Wikipedia and Wiktionary pages now have the HTML5 doctype <!doctype html>, and a root <html> tag with only a lang attribute. HTML5 doesn’t require the xml:lang attribute. According to the spec, “The attribute in no namespace with no prefix and with the literal local name "xml:lang" has no effect on language processing.”

Source: http://www.w3.org/TR/2011/WD-html5-20110525/elements.html#the-lang-and-xml:lang-attributes

But if you enter, e.g., <span lang="fr">fou<span> into a wiki page, the Wikitext parser will add a redundant and vestigial xml:lang attribute.

The parser should stop adding the xml:lang attribute in pages that are HTML5 and not XML.

I agree. Let's keep things nice a tidy.

This is caused by the "output-xhtml" option in includes/tidy.conf. Unfortunately, disabling it seems to break things such as the conversion from <hr> to <hr />, so many pages would no longer be well-formed XML as configured by $wgWellFormedXml.

Note that adding the extra attribute is legal according to HTML5 section 3.2.3.3:

"Authors must not use the lang attribute in the XML namespace on HTML elements in HTML documents. To ease migration to and from XHTML, authors may specify an attribute in no namespace with no prefix and with the literal localname "xml:lang" on HTML elements in HTML documents, but such attributes must only be specified if a lang attribute in no namespace is also specified, and both attributes must have the same value when compared in an ASCII case-insensitive manner."

ran.arigur wrote:

(In reply to comment #3)

Unfortunately, [...] many pages would no longer be well-formed XML [...]
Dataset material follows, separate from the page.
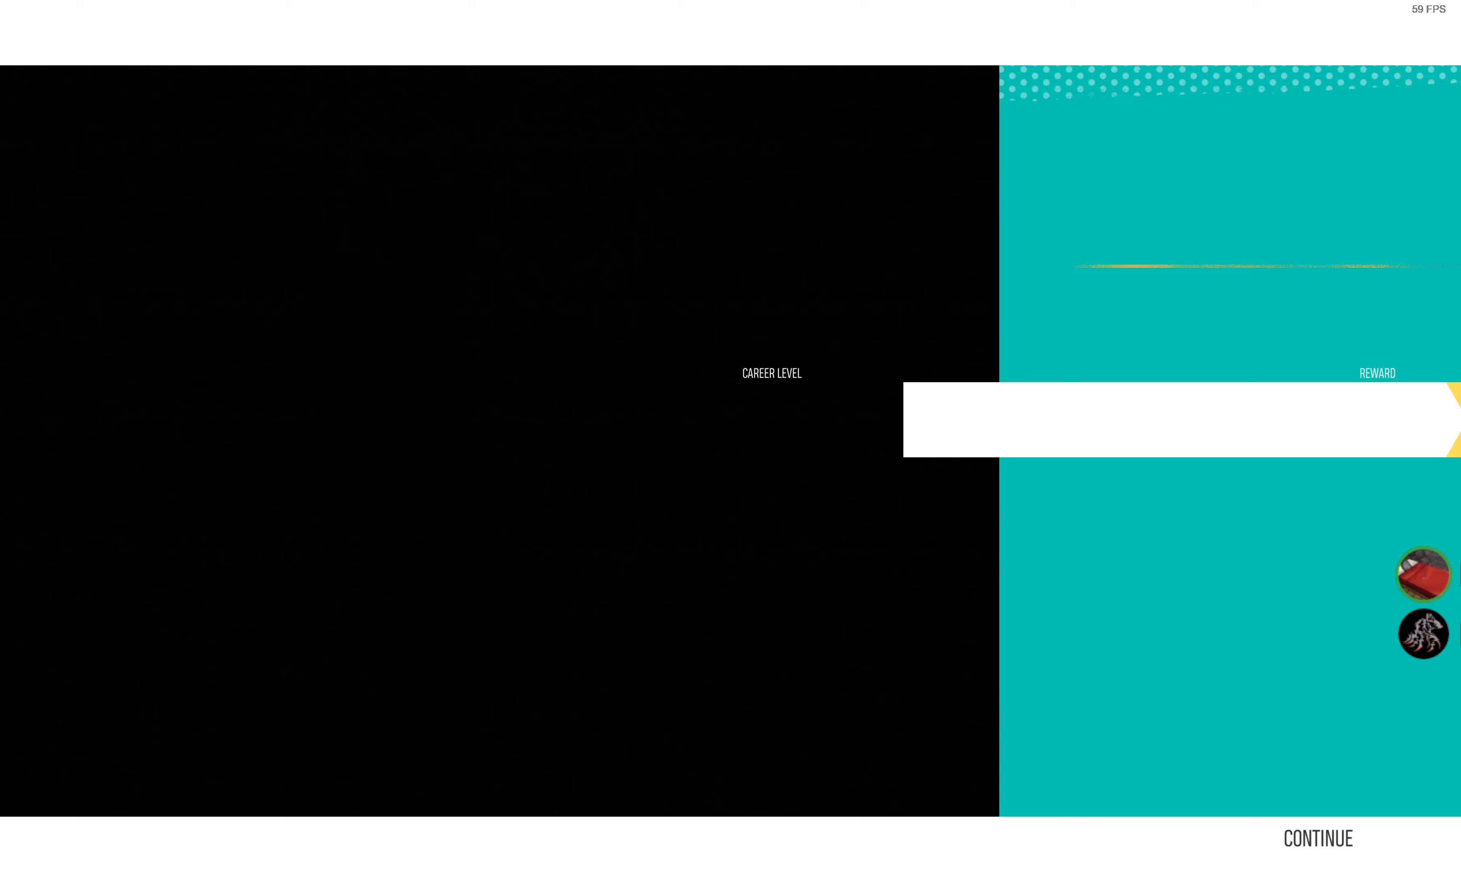
{"buttons": [], "left_stick": "center", "right_stick": "center", "events": []}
Why is that unfortunate? The pages are HTML, not XHTML (we're serving them as text/html, not as e.g. application/xhtml+xml), so there's no reason they *should* be well-formed XML. (See HTML5 section 1.6, or section 8.) The spec says that in the HTML syntax, the use of '/' on void elements (br, hr, img, etc.) is optional and has no effect. (See HTML5 section 8.1.2.1, clause 6.)

(That's as far as the standard is concerned. Obviously we also care about browser support, but personally I find it impossible to believe that any real-world browser would stumble over '<hr>' in an HTML document.)

(In reply to comment #1)

[I wish I could edit my bug, or at least preview. Have you guys heard of this
“wiki” thing. Here’s a better-formatted version of my bug report.]
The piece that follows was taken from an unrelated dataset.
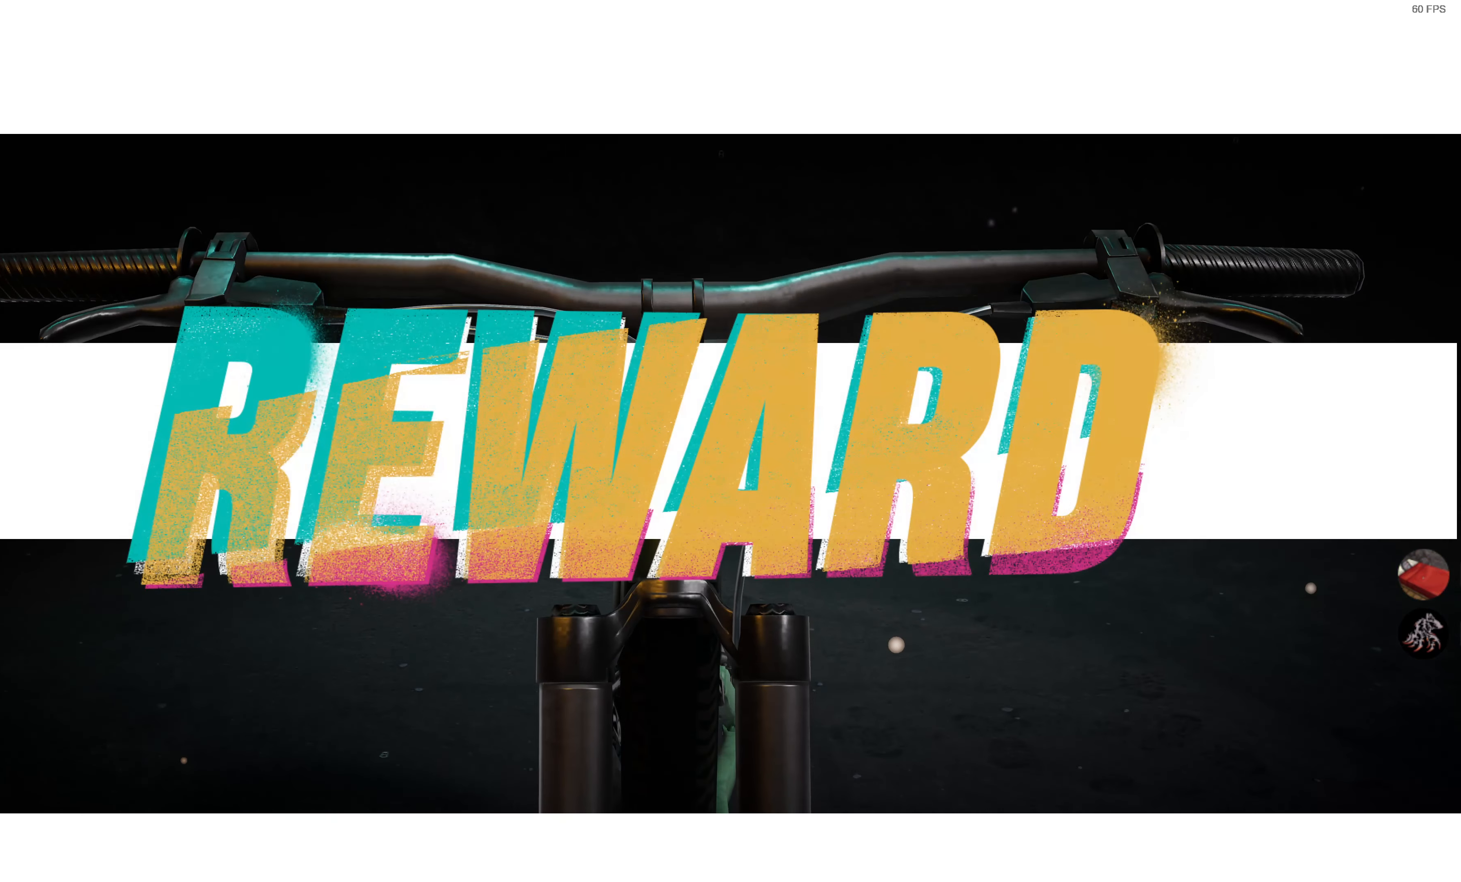
{"buttons": [], "left_stick": "center", "right_stick": "center", "events": []}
Offtopic: The "you guys" that you want to talk with can be reached here:
https://bugzilla.mozilla.org/show_bug.cgi?id=40896

TheDJ claimed this task.
TheDJ subscribed.

Not sure when this got fixed, but our pages no longer emit xml:lang in html5 mode anymore.

He7d3r set Security to None.

Not sure when this got fixed, but our pages no longer emit xml:lang in html5 mode anymore.

@TheDJ, there's at least one report at User talk:Redrose64 that this functionality is still enabled, for some reason.

Redrose64 subscribed.

Yes, I tested it recently, and it's happening when the lang= attribute is used on both span and div elements, so I assume that all other elements are also affected.

The relevant section of the HTML5 spec is [[https://www.w3.org/TR/html5/dom.html#the-lang-and-xml:lang-attributes|3.2.5.3 The lang and xml:lang attributes]], in particular the paragraph beginning "Authors must not use the lang attribute in the XML namespace on HTML elements in HTML documents." In this context, "the lang attribute in the XML namespace" means xml:lang=something. Therefore, as MediaWiki serves HTML, we must not add the xml:lang= attribute to any element that already bears the lang= attribute.

@Redrose64 where are you still seeing this though ? Maybe it's a template generating it, instead of core ?

It's not a template. Have a look at https://en.wikipedia.org/w/index.php?title=Wikipedia:Sandbox&oldid=801426457 where the wikisource contains the line

*<span lang=cy>Wicipedia Cymraeg</span>

whereas the page as served contains the HTML

<ul>
<li><span lang="cy" xml:lang="cy">Wicipedia Cymraeg</span></li>
</ul>

Notice the presence of the attribute xml:lang="cy" which I did not add.

TheDJ removed TheDJ as the assignee of this task.Nov 8 2017, 1:06 PM

Unassigning, as I do not have plans to work on this right now.

Izno claimed this task.

I'm going to reclose this resolved because of the switch to Remex. Tested on my user page. Others are welcome to confirm for themselves.